Transit, by Rachel Cusk
This is the second book in a trilogy still in the making. In the first book, Outline, an author in the early stages after a painful divorce comes to terms with her own perceived invisibility. Cusk deftly portrays the plight of her character through her actual lack of voice—the story is told almost entirely through conversation with others. In the second book, Transit, the same woman goes further down the path to recovery, recapturing herself as she goes. Again, Cusk manages to exude her plight in the actual writing style, and our main character not only becomes increasingly present, but eventually even has a name for us to hold onto. Amazing writing and a story that women, especially wives and mothers, may relate to.

The Night Circus, by Erin Morgenstern
This was a purely fun read. Two magicians duel through the actions of the youngsters they train, but while the two students don't know the destinies that have been set for them, they will still face the consequences. A fast, easy read, full of color and magic, with a little romance stuff on the side. Lovely imagery. 

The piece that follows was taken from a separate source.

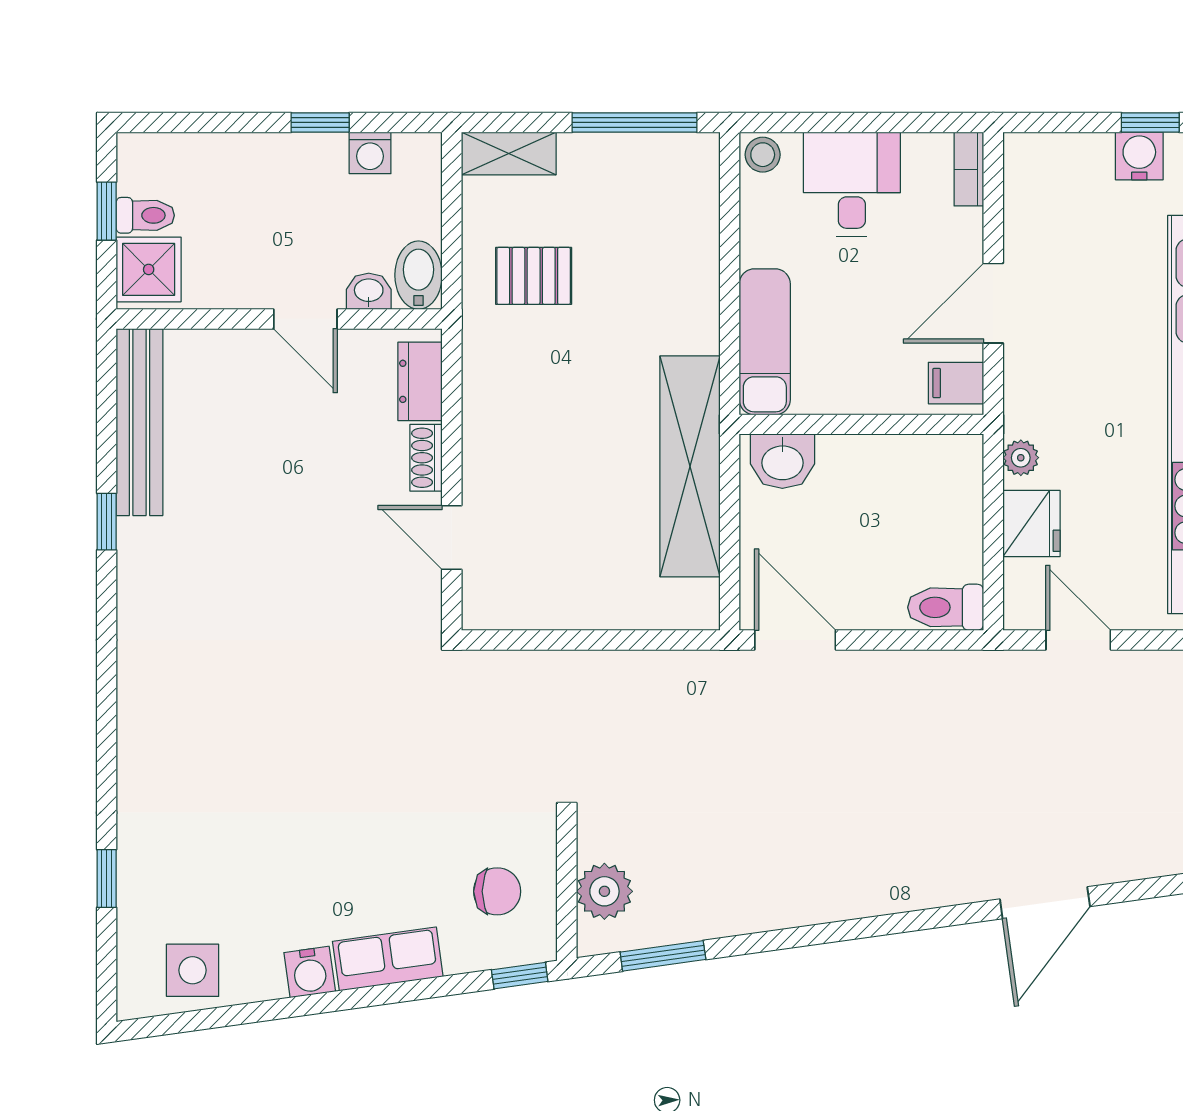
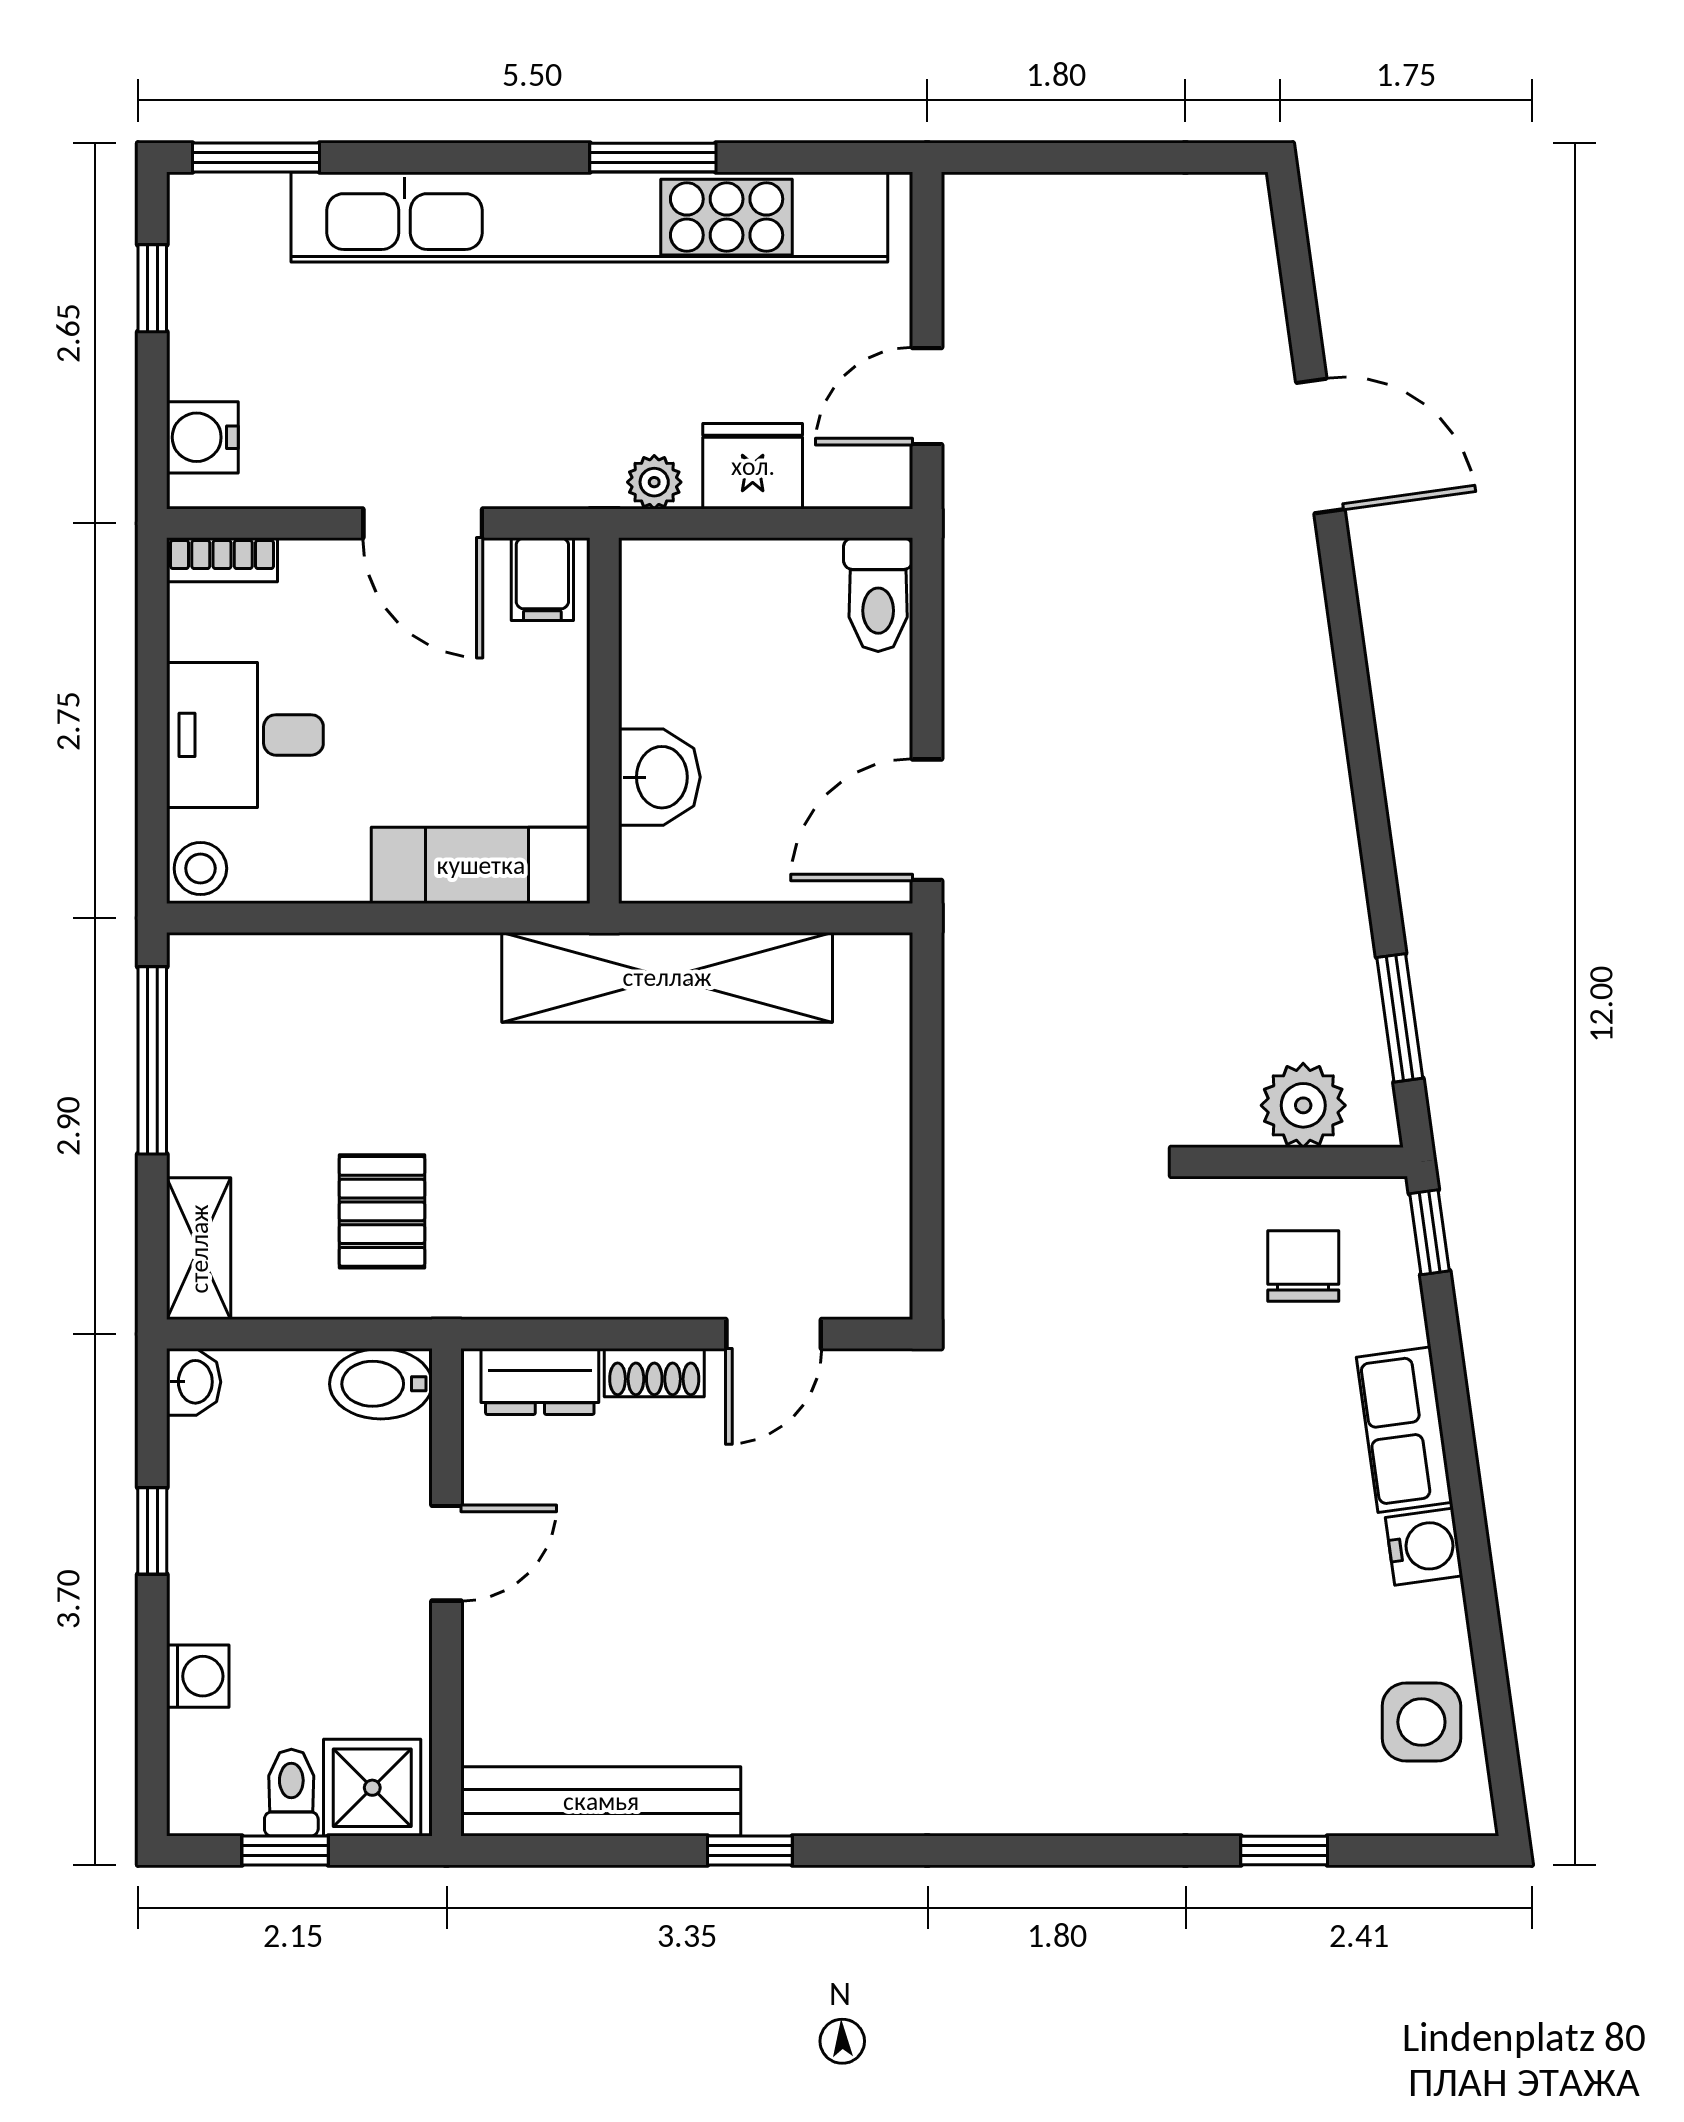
washing machine: (370, 153) -> (198, 1676), moved
water cooler: (1139, 156) -> (202, 437), moved
washbasin: (369, 291) -> (194, 1382), moved, turned 180
washbasin: (782, 461) -> (659, 777), moved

The Ocean at the End of the Lane, by Neil Gaiman
This is a little bit of a cheat, since I read this first when it came out a few years ago, but I did read it last year, and it was one of my ten favorites. A man returns to his home town for a funeral and falls into the memories of his youth, complete with a boogie-type man, a good witch, and a lake like an ocean. Gaiman has always been one of my favorite writers, and he does not disappoint here, embracing mythology and folklore with his usual gusto. 

One Wild Bird at a Time, by Bernd Heinrich
Bernd Heinrich is one of my favorite non-fiction writers. He is a life-long naturalist and scientist, but his short stories capture perfectly the meeting of science and heart. This is a collection recounting several times in which he spent quality one-on-one time with some of his favorite birds. With the same layman's science that embodies all his other story collections he relates what he learned from these birds and how he learned it. Touching, and also informative.

Persepolis (books 1 and 2), by Marjane Satrapi
Graphic novel, nonfiction. This is a memoir of a childhood in revolutionary Iran. Satrapi captures the emotions and the reality of a time period that has been largely misunderstood, or under-appreciated, by many Americans. The graphic novel format, with pleasing illustrations and easy dialogue, make the subject accessible without taking too much away.